Washington University Continuing & Professional Studies (CAPS) English Language Programs (ELP) Director Katie Brown has a desk in January Hall, but her job frequently takes her out of the office to several locations across WashU’s campus and throughout the St. Louis community.
The ELP program, initially designed to help strengthen and advance the English language capacities of WashU students who speak English as an additional language, has expanded in recent years to provide services on multiple campuses and throughout the greater St. Louis region.
Today the program provides English language services to contract workers at WashU and refugees living in the region. The program also helps WashU students – from undergraduates to postdocs – improve their speaking and presentation skills through partnerships with organizations like The Graduate Center and the Office of Postdoctoral Affairs. Those partnerships include the Summer ExCELS Program for Graduate Students which is designed to help participants develop skills to present and pitch their research to diverse audiences.
That is where Dean Sean Armstrong found Brown in early June for his second Dean’s Day at Your Desk. The quarterly event gives the dean a chance to shadow front-line staff and instructors to learn more about their programs, needs and focus.
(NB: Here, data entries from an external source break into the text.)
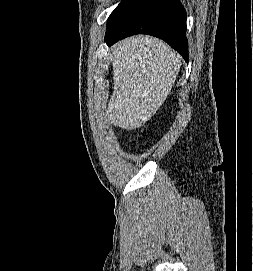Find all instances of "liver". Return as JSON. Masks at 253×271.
Listing matches in <instances>:
<instances>
[{
  "label": "liver",
  "mask_w": 253,
  "mask_h": 271,
  "mask_svg": "<svg viewBox=\"0 0 253 271\" xmlns=\"http://www.w3.org/2000/svg\"><path fill=\"white\" fill-rule=\"evenodd\" d=\"M108 120L126 130L143 126L166 100L180 70V56L163 41L137 35L117 43Z\"/></svg>",
  "instance_id": "6515ba94"
}]
</instances>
Joining graduate students during their research presentation gave Armstrong a deeper understanding of the importance of ELP for students and he witnessed the strong sense of community the exercise produced.
When Armstrong joined Brown, she was working with Liz Wolfson, media specialist for the Program in Public Scholarship, to lead students through the first day of the ExCELS Program. The program, spread over three weeks in June, consists of two full days of training and workshopping followed by a final presentation session where students present their research in a five-minute thesis format before a panel of judges. Brown used the opportunity to guide students through the science and history of storytelling, highlighting how brain mapping has revealed the power of storytelling and how the basic story structure of rising action, climax and resolution has not changed since Roman times.
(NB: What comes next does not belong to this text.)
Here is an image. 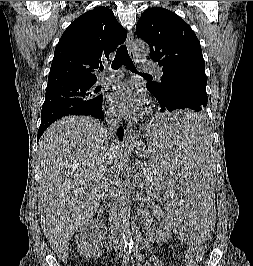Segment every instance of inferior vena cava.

“It is a pattern of creating a compelling speech that, if you follow it, will earn you not just an audience, but a readership that will want to follow up on the details of your work,” she told the students, adding how important it was to pair a storytelling arch with a clear call to action.
Brown said ELP’s participation in events like the ExCELS Program was important because it gives her a chance to share what ELP offers to a broader group of students at WashU.
“It allows us to get in front of graduate students that may have not taken classes with ELP before and to exposure to what it is that we do,” she said. “We’re helping graduate students at WashU develop skills that they can use while they’re grad students in preparing to attend conferences, job talks or interviewing. We are helping them with post-study employability.
Armstrong said that even though his day at Brown’s “desk” only revealed a small part of what she and the CAPS English Language Programs do, it still provided a valuable glimpse of the impact the program had in the broader WashU community.
“I appreciate that the University values what ELP has to offer,” he said. “There are also professionals across campus who would find the program beneficial to their own role or for members of their team. Improving communication among our colleagues enhances equity.”